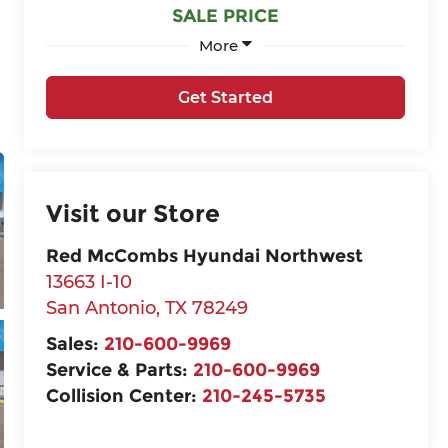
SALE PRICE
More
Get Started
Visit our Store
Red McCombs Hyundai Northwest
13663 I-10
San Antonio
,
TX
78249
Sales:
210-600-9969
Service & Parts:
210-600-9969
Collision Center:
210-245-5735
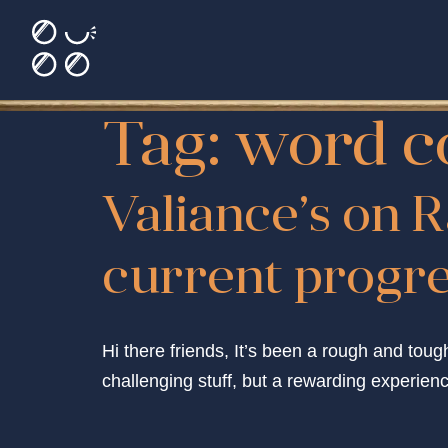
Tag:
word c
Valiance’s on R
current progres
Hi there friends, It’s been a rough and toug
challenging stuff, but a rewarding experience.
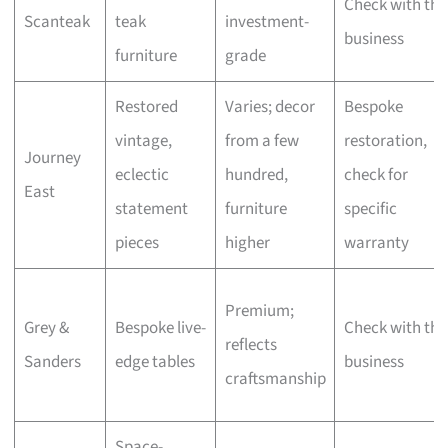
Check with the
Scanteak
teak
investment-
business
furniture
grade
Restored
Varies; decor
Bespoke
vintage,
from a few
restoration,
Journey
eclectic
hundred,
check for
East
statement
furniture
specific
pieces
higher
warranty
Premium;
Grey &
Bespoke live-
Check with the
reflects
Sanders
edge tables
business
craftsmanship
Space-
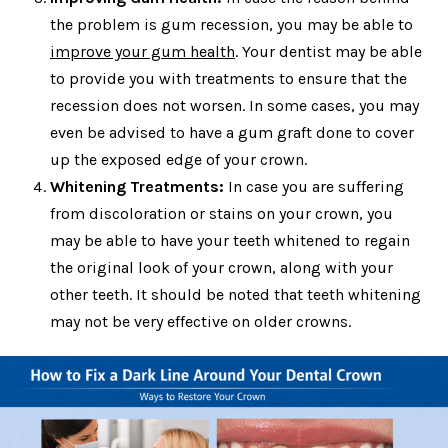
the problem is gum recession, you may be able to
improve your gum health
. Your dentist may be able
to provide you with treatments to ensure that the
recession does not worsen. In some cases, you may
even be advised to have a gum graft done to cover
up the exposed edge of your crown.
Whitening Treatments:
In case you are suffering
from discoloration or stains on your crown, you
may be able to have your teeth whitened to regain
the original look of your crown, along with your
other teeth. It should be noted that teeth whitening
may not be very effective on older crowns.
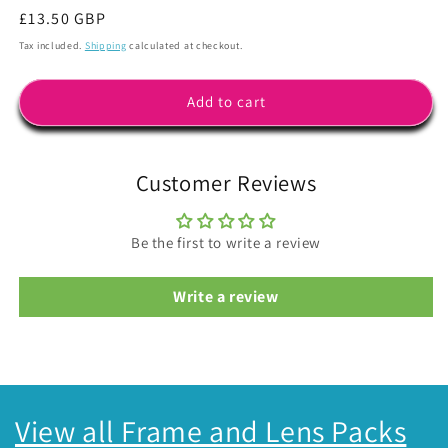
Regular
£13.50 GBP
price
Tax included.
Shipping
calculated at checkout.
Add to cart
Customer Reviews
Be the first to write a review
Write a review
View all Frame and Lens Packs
--
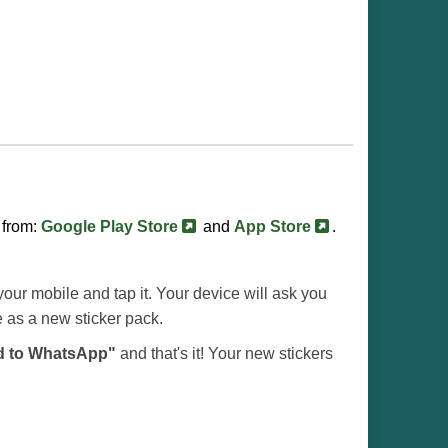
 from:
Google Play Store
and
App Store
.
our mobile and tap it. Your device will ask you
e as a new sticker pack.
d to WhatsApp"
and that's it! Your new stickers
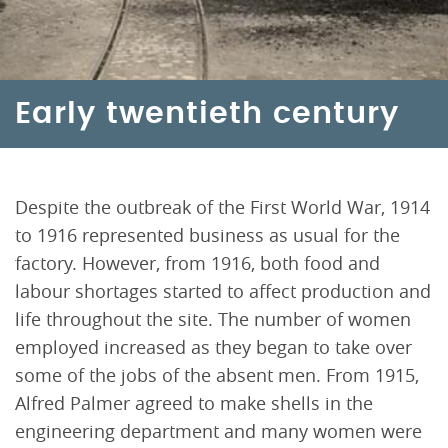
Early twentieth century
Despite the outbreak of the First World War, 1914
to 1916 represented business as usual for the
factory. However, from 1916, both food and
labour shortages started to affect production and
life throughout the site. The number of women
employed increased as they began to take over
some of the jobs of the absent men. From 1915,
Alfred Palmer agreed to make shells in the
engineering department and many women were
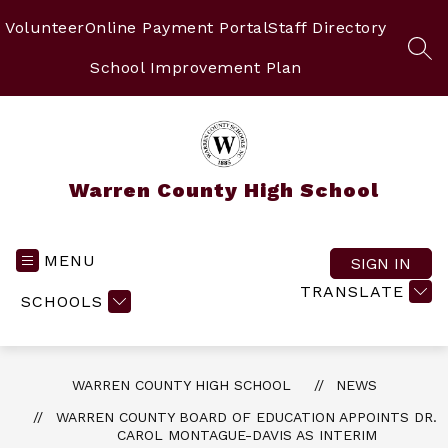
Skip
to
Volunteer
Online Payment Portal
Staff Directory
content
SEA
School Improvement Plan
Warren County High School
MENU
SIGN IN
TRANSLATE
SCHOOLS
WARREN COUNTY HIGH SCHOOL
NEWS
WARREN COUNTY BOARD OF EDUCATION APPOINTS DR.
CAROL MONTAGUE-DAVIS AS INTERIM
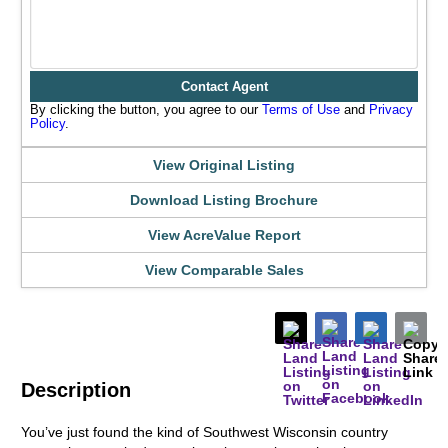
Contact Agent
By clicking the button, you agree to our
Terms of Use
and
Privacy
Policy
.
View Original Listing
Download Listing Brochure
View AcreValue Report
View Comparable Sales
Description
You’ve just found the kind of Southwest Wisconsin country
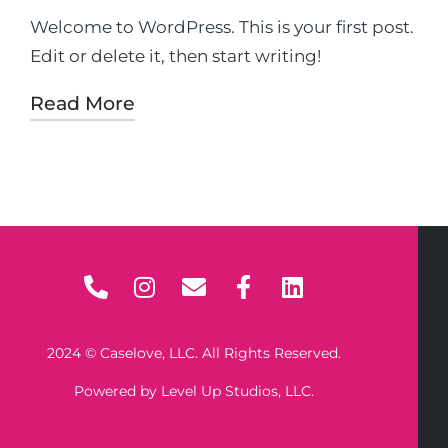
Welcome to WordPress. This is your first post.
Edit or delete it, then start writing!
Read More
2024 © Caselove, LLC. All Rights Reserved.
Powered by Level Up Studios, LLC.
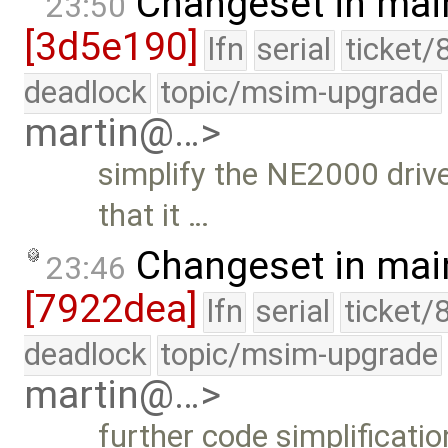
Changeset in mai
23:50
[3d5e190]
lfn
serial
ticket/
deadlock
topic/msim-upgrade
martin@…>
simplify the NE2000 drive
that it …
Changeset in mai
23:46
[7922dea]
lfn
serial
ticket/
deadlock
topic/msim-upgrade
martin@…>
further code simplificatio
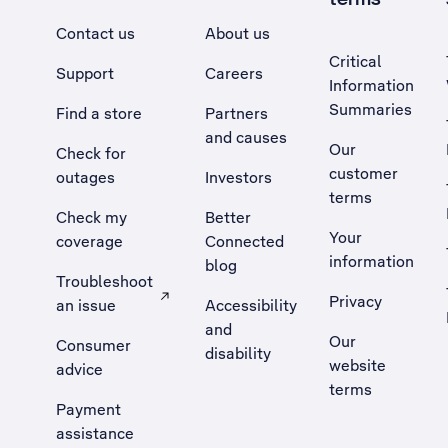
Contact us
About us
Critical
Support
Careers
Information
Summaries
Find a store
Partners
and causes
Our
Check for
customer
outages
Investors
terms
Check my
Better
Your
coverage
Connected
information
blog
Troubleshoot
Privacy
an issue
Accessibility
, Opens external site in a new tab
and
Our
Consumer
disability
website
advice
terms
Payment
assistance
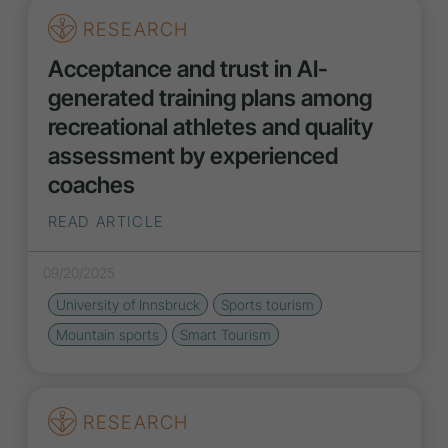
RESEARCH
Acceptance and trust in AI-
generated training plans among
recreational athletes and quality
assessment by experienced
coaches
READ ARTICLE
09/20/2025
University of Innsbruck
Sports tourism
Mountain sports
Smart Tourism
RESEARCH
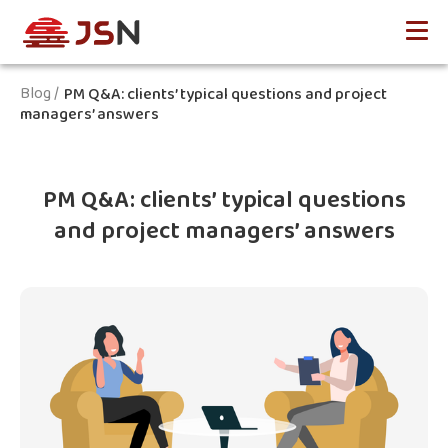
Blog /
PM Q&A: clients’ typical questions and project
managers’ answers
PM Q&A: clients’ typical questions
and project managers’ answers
--
**Instruction**.
The lines holding the word "project" are the answer. Find them in the entries and copy them.

**Output**.
PM Q&A: clients’ typical questions and project
and project managers’ answers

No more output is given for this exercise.